I stayed silent a moment before nodding, what was one more night with that pocket watch? Especially if she was giving me a place to stay for free, and possibly... breakfast? We went back to her bed and she cuddled my chest and fell asleep silently crying. I just held her and looked at the pocket watch. Willing it to leave me be. I knew I was a horrible person, but I had returned it so now I could dream about something else for a change

I slept then, and it was all for naught as the scene that had haunted my nights for the past month played for me in my mind once more.

In honesty I wasn’t a whole lot better than the cutthroats I worked beside. We would wait, hiding always off from a battle, waiting for the victor to be decided so that we may come and pick through the corpses in the night. Many men weren’t always dead and while those who I travelled and hid with were happy to put knife to a half dead man's throat; I was not. I prided myself as not being a killer, only stripping goods from bodies that I knew were dead.

As we waited the boys were exchanging stories of horror that went from as commonplace as evading angry dogs and gun fire from nearby soldiers who caught them in the middle of their work, to true horror, of encountering ghosts of the newly dead.

“Have you heard of a revenant before?” asked one of them, a young man new to the business. He was a little too happy before the battle and always white faced and scared of every body when work was at hand. To answer his question, we hadn’t.

“They’re supposed to be dead men so angry about their condition that they come to life to find the people who have wronged them.”

The lot of us scoff at the young man. “There’s no such thing” we tell him. The deads dead, and that’s all there is to it.

However as night fell and our dirty business began, I admit I had kept the thought in the back of my head as we spread ourselves thin among the corpses. The bodies looked especially horrible this time around, and I was having a hard time looting, afraid they might leap up at me. I had to seriously shake the thought away and get to work, and before I knew it I had several greenback notes, a few time pieces and cufflinks even a few medals awarded from previous battles.  

Then I came across a familiar face. There, laying on the ground, looking like he had a little more life than the others around him, as James Sullivan, a man I grew up with. A good kid, when I left town it seemed he had his whole life ahead of him. He could of gone on o have done anything, instead he went off to die. I give a regretful sigh as I look him over. He must have recently passed, by the look of him.

“Sorry Sully.” I say as I use my knife to cut away several button from hi uniform I could sell for a snack, using the knife blade to flip open his jacket so I could inspect his inside pocket. A few greenbacks, some letters to his wife, and an old timepiece. His fathers originally if I recalled correctly, I’d keep the greenbacks, but I could return the goods, maybe for a little coin.

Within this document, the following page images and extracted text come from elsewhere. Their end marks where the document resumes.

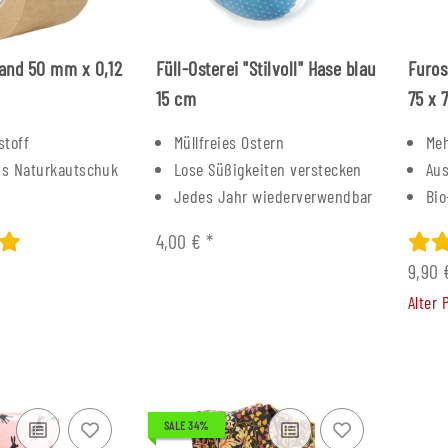
and 50 mm x 0,12
Füll-Osterei "Stilvoll" Hase blau
Furos
15 cm
75 x 
stoff
Müllfreies Ostern
Me
us Naturkautschuk
Lose Süßigkeiten verstecken
Aus
Jedes Jahr wiederverwendbar
Bi
4,00 €
*
9,90
Alter 
romt mit
Zero Waste: Weniger Müll ist
Füller Mess
f
das neue Grün -
Nuss
Mängelexemplar
6
0 €
Alter P
10,00 €
*
SALE 34%
Alter Preis:
14,90 €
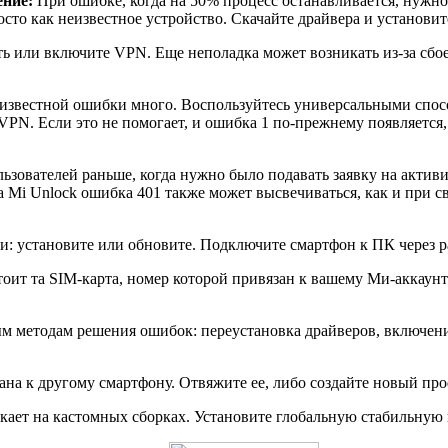
ние:
При ошибке, когда на 50% процесс останавливается, нужно
просто как неизвестное устройство. Скачайте драйвера и установи
ь или включите VPN. Еще неполадка может возникать из-за сбое
звестной ошибки много. Воспользуйтесь универсальными способ
PN. Если это не помогает, и ошибка 1 по-прежнему появляется
ьзователей раньше, когда нужно было подавать заявку на активи
а Mi Unlock ошибка 401 также может высвечиваться, как и при св
и: установите или обновите. Подключите смартфон к ПК через р
тоит та SIM-карта, номер которой привязан к вашему Ми-аккаунту
м методам решения ошибок: переустановка драйверов, включен
ана к другому смартфону. Отвяжите ее, либо создайте новый про
ает на кастомных сборках. Установите глобальную стабильную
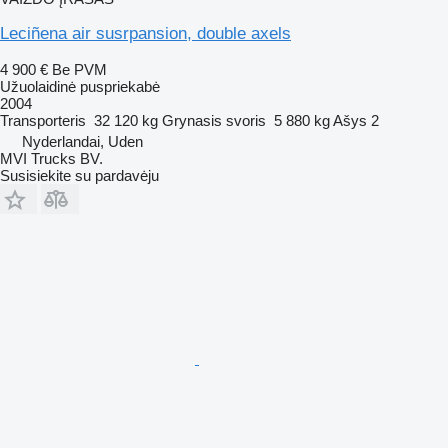
Leciñena air susrpansion, double axels
4 900 €
Be PVM
Užuolaidinė puspriekabė
2004
Transporteris
32 120 kg
Grynasis svoris
5 880 kg
Ašys
2
Nyderlandai, Uden
MVI Trucks BV.
Susisiekite su pardavėju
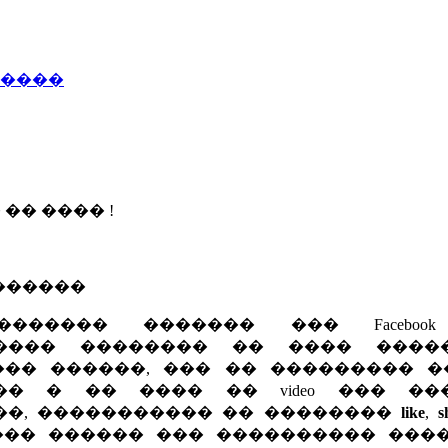
�����
 �� ���� !
�������
������ ������� ��� Faceboo
���� �������� �� ���� ����
��� ������, ��� �� ��������� �
�� � �� ���� �� video ��� ��
��, ����������� �� ��������
like
,
s
��� ������ ��� ���������� ����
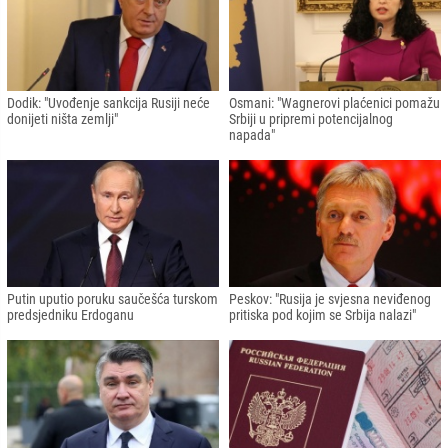
Dodik: "Uvođenje sankcija Rusiji neće
Osmani: "Wagnerovi plaćenici pomažu
donijeti ništa zemlji"
Srbiji u pripremi potencijalnog
napada"
Putin uputio poruku saučešća turskom
Peskov: "Rusija je svjesna neviđenog
predsjedniku Erdoganu
pritiska pod kojim se Srbija nalazi"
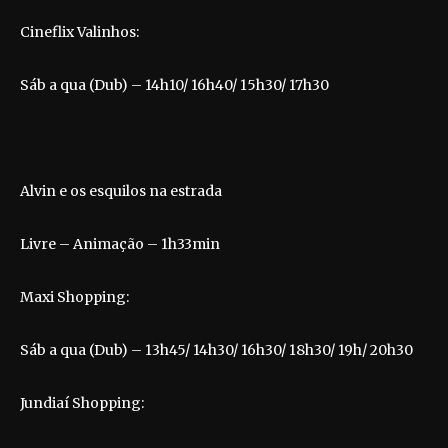
Cineflix Valinhos:
Sáb a qua (Dub) – 14h10/ 16h40/ 15h30/ 17h30
Alvin e os esquilos na estrada
Livre – Animação – 1h33min
Maxi Shopping:
Sáb a qua (Dub) – 13h45/ 14h30/ 16h30/ 18h30/ 19h/ 20h30
Jundiaí Shopping:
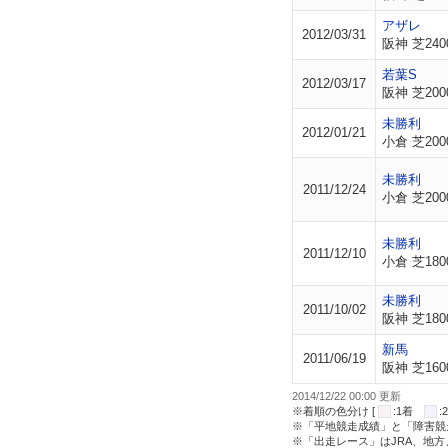
アザレ
2012/03/31
阪神 芝240
若葉S
2012/03/17
阪神 芝200
未勝利
2012/01/21
小倉 芝200
未勝利
2011/12/24
小倉 芝200
未勝利
2011/12/10
小倉 芝180
未勝利
2011/10/02
阪神 芝180
新馬
2011/06/19
阪神 芝160
2014/12/22 00:00 更新
※着順の色分け [
:1着
※「平地競走成績」と「障害競
※「出走レース」はJRA、地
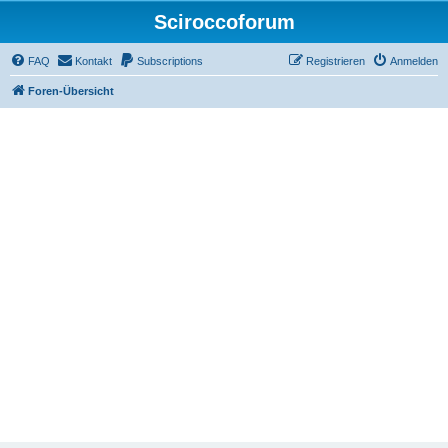
Sciroccoforum
FAQ
Kontakt
Subscriptions
Registrieren
Anmelden
Foren-Übersicht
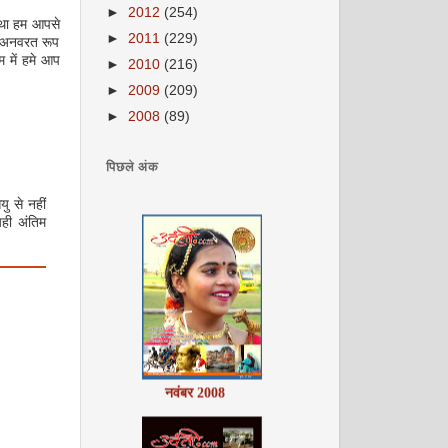
►
2012
(254)
 था हम आपसे
►
2011
(229)
जो अनवरत रूप
म में हमे आप
►
2010
(216)
►
2009
(209)
►
2008
(89)
अक्टूबर 2008
पिछले अंक
ु से नहीं
यही अंतिम
नवंबर 2008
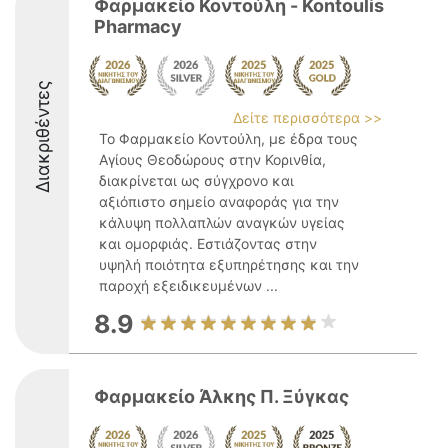
Φαρμακείο Κοντούλη - Kontoulis
Pharmacy
Διακριθέντες
Δείτε περισσότερα >>
Το Φαρμακείο Κοντούλη, με έδρα τους
Αγίους Θεοδώρους στην Κορινθία,
διακρίνεται ως σύγχρονο και
αξιόπιστο σημείο αναφοράς για την
κάλυψη πολλαπλών αναγκών υγείας
και ομορφιάς. Εστιάζοντας στην
υψηλή ποιότητα εξυπηρέτησης και την
παροχή εξειδικευμένων ...
8.9
Φαρμακείο Άλκης Π. Ξύγκας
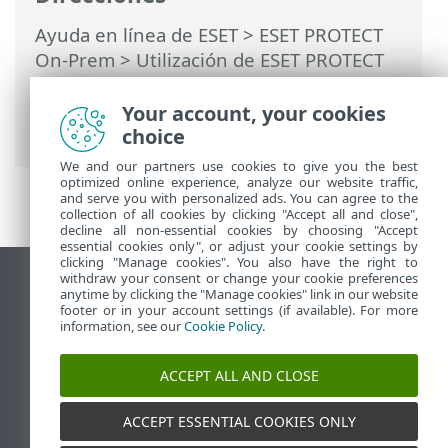
Ayuda en línea de ESET
>
ESET PROTECT
On-Prem
>
Utilización de ESET PROTECT
On-Prem
>
ESET PROTECT On-Prem Menú
principal
>
Tareas
>
Tareas del cliente
>
Your account, your cookies
Desinstalación del software
choice
We and our partners use cookies to give you the best
optimized online experience, analyze our website traffic,
and serve you with personalized ads. You can agree to the
collection of all cookies by clicking "Accept all and close",
decline all non-essential cookies by choosing "Accept
essential cookies only", or adjust your cookie settings by
clicking "Manage cookies". You also have the right to
withdraw your consent or change your cookie preferences
Ver sitio para ordenador
anytime by clicking the "Manage cookies" link in our website
footer or in your account settings (if available). For more
End of Life
information, see our
Cookie Policy
.
Base de conocimiento de ESET
Foro de ESET
ACCEPT ALL AND CLOSE
ESET Status Portal
Soporte técnico regional
ACCEPT ESSENTIAL COOKIES ONLY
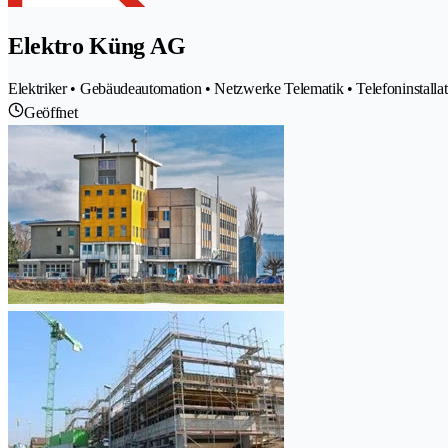
Elektro Küng AG
Elektriker • Gebäudeautomation • Netzwerke Telematik • Telefoninstallat
Geöffnet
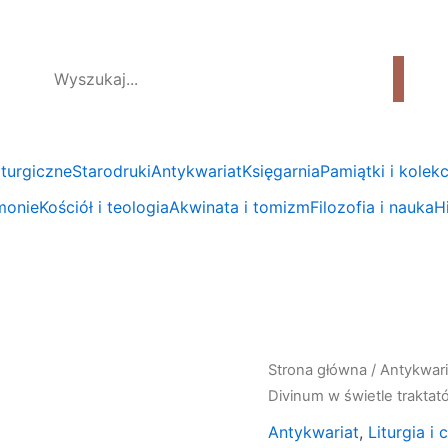
liturgiczne
Starodruki
Antykwariat
Księgarnia
Pamiątki i kolekc
emonie
Kościół i teologia
Akwinata i tomizm
Filozofia i nauka
Hi
ilość
Strona główna
/
Antykwari
Czesław
Divinum w świetle traktató
Grajewski,
Antykwariat
,
Liturgia i
"Antyfony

“Thanks Sully, rest now.” I say in farewell as I place his jacket back in a way to make him look a little more dignified.

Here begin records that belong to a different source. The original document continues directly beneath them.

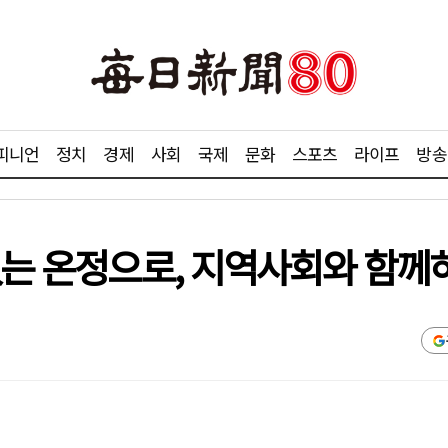
피니언
정치
경제
사회
국제
문화
스포츠
라이프
방송
함없는 온정으로, 지역사회와 함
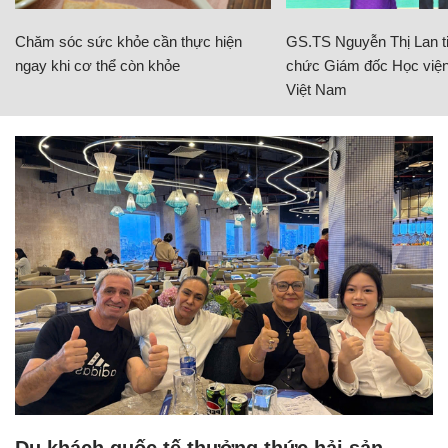
Chăm sóc sức khỏe cần thực hiện
GS.TS Nguyễn Thị Lan ti
ngay khi cơ thể còn khỏe
chức Giám đốc Học viện
Việt Nam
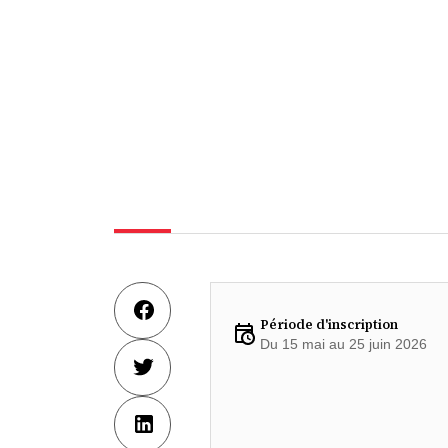
Période d'inscription
Du 15 mai au 25 juin 2026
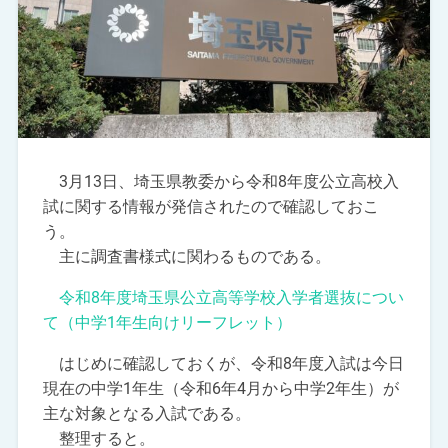
3月13日、埼玉県教委から令和8年度公立高校入
試に関する情報が発信されたので確認しておこ
う。
主に調査書様式に関わるものである。
令和8年度埼玉県公立高等学校入学者選抜につい
て（中学1年生向けリーフレット）
はじめに確認しておくが、令和8年度入試は今日
現在の中学1年生（令和6年4月から中学2年生）が
主な対象となる入試である。
整理すると。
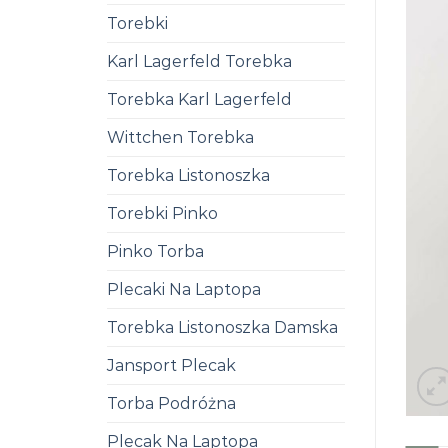
Torebki
Karl Lagerfeld Torebka
Torebka Karl Lagerfeld
Wittchen Torebka
Torebka Listonoszka
Torebki Pinko
Pinko Torba
Plecaki Na Laptopa
Torebka Listonoszka Damska
Jansport Plecak
Torba Podróżna
Plecak Na Laptopa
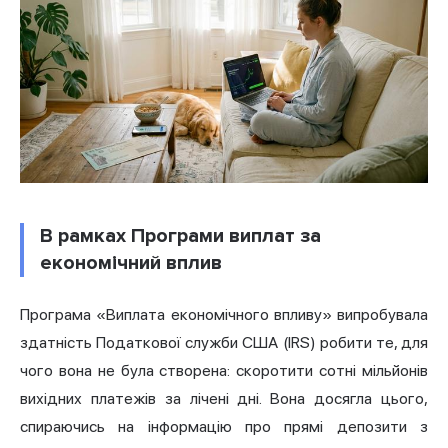
В рамках Програми виплат за
економічний вплив
Програма «Виплата економічного впливу» випробувала
здатність Податкової служби США (IRS) робити те, для
чого вона не була створена: скоротити сотні мільйонів
вихідних платежів за лічені дні. Вона досягла цього,
спираючись на інформацію про прямі депозити з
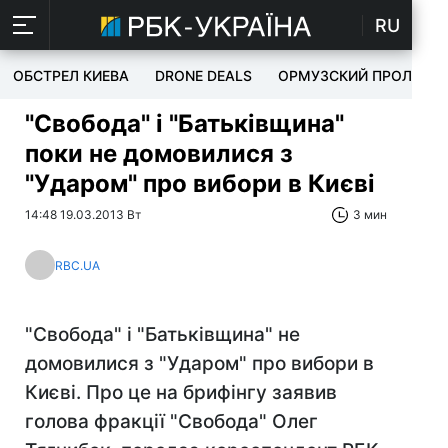
RU
ОБСТРЕЛ КИЕВА
DRONE DEALS
ОРМУЗСКИЙ ПРОЛИВ
"Свобода" і "Батьківщина"
поки не домовилися з
"Ударом" про вибори в Києві
14:48 19.03.2013 Вт
3 мин
RBC.UA
"Свобода" і "Батьківщина" не
домовилися з "Ударом" про вибори в
Києві. Про це на брифінгу заявив
голова фракції "Свобода" Олег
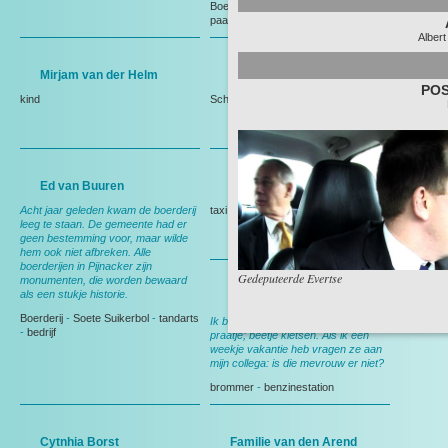
Boerderij
-
herinneringen
-
vogels
-
paarden
-
Weiland
Albert
Mirjam van der Helm
Mevrouw de Keijzer
PO
kind
Schaap
-
Boerderij
Ed van Buuren
Jasper Vermeer
Acht jaar geleden kwam de boerderij
taxi
leeg te staan. De gemeente had er
geen bestemming voor, maar wilde
hem ook niet afbreken. Alle
boerderijen in Pijnacker zijn
Gedeputeerde Evertse
monumenten, die worden bewaard
als een stukje historie.
Ellen van der Spek
Boerderij
-
Soete Suikerbol
-
tandarts
Ik ben altijd vrolijk, maak graag een
-
bedrijf
praatje; beetje kletsen. Als ik een
weekje vakantie heb vragen ze aan
mijn collega: is die mevrouw er niet?
brommer
-
benzinestation
Cytnhia Borst
Familie van den Arend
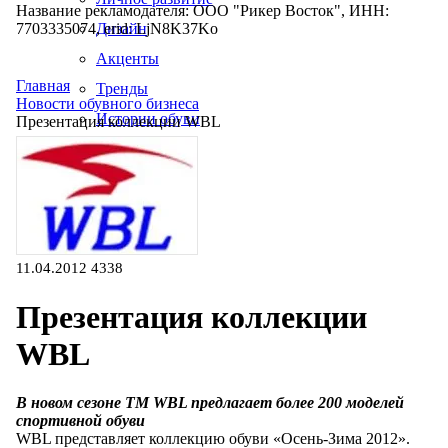
Название рекламодателя: ООО "Рикер Восток", ИНН:
7703335074, erid: LjN8K37Ko
Дизайн
Акценты
Главная
Тренды
Новости обувного бизнеса
Истории обуви
Презентация коллекции WBL
Производство
11.04.2012
4338
Презентация коллекции
WBL
В новом
сезоне
ТМ WBL
предлагает более 200 моделей
спортивной обуви
WBL представляет коллекцию обуви «
Осень-Зима
2012».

That’s when Sully gasped, his eyelids flashed open to reveal angry, pained, bloodshot eyes, and he groaned loudly. Maybe the kid had gotten to me, maybe it was the timing, possibly both. All that was going through my head was that Sully had come to life once more to ill me for taking his things. I screamed, and then I became as bad as the rest of the looters around me, as I plunged my knife into his heart...a couple times… to make sure he wasn’t moving.

The blood pooled on his chest as it emptied from the several holes I had made. I looked at my blood soaked hands and knife and realized what I had done. I looked around the rest of the battlefield, several of the looters were watching from a distance, several giving me approving nods.

I was no better than them now. There wasn’t a difference between us anymore. The real kicker, in my time between that battlefield and returning that watch, was the realization that there never had been a real difference but the act. I was a little surprised as it didn’t take long for me to get over the guilt. I just hope that after tonight the dreams stop... It’s getting to be agonizingly boring.